By the numbers: CBO estimated for this fiscal year that just averting 2.5 percentage points of the 2.83% payment cut that took effect in January would cost $1.9 billion, according to a health care industry source.
Between the lines: There's a long way to go before a final reconciliation bill, so we'll be watching to see how leadership's promise plays out.
- A one-year fix would be easier to pay for, considering that a longer-term solution also could include annual payment increases to account for inflation.
- But doctors have the ear of some GOP lawmaker-physicians, who've been advocating for a long-term plan to make a perennial problem go away.

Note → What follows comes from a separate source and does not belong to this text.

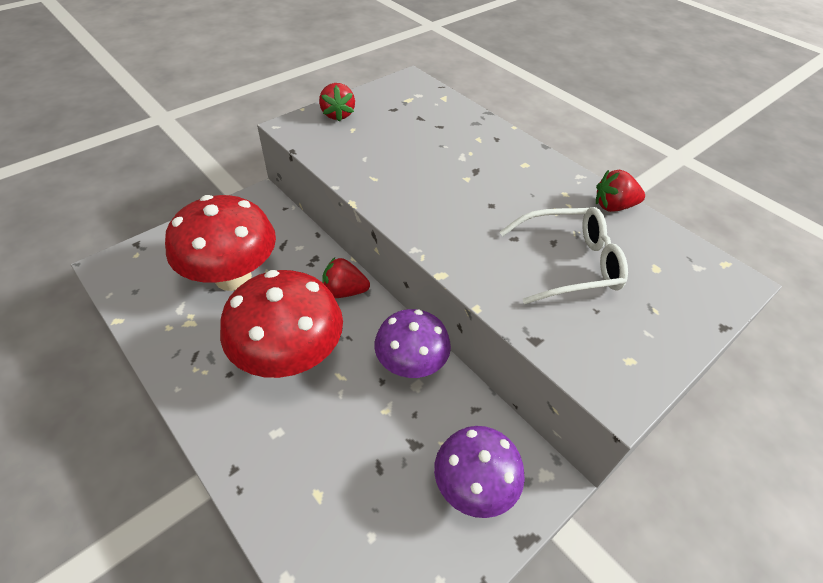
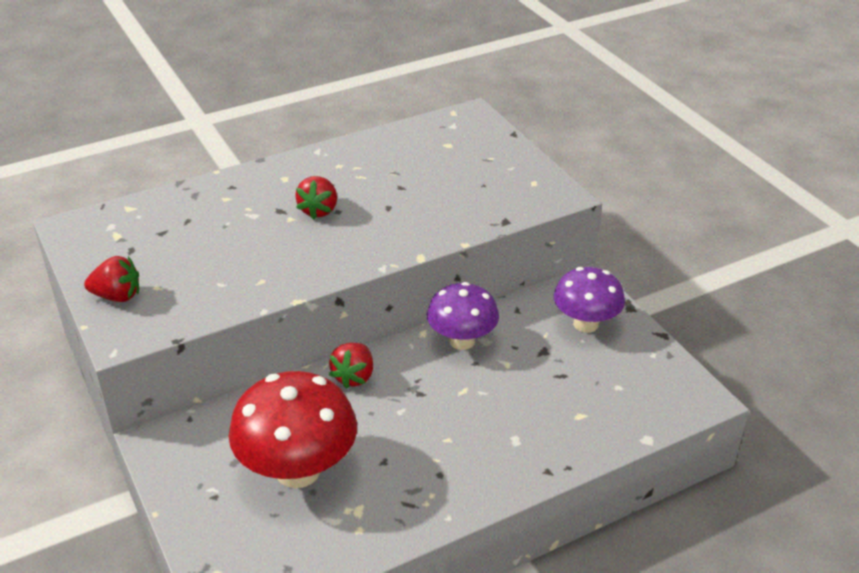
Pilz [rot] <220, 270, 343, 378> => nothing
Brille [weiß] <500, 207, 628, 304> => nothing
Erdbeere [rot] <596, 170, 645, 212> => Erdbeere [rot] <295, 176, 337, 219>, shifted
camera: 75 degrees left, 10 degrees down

- That could give the doc fix a leg up over other stalled health care priorities from the discarded December health package, such as hospital payment reform or an overhaul of PBMs' business practices.
Our thought bubble: The new strategy means the doc fix happens only if Republicans can get a reconciliation package across the finish line — a big if.
What we're watching: It's not at all certain that the House will pass the CR.
- Several GOP lawmakers have said they're undecided on the stopgap measure, citing issues with not cutting funding levels further.
- House Democratic Leader Hakeem Jeffries has said Democrats won't be voting for the bill.
- "We'll see," said House Appropriations Chair Tom Cole. "I don't think you really know until you get to the floor. I know a couple of members are still struggling with this, but you know, if you're a Republican member, do you really want to shut down the Republican government?"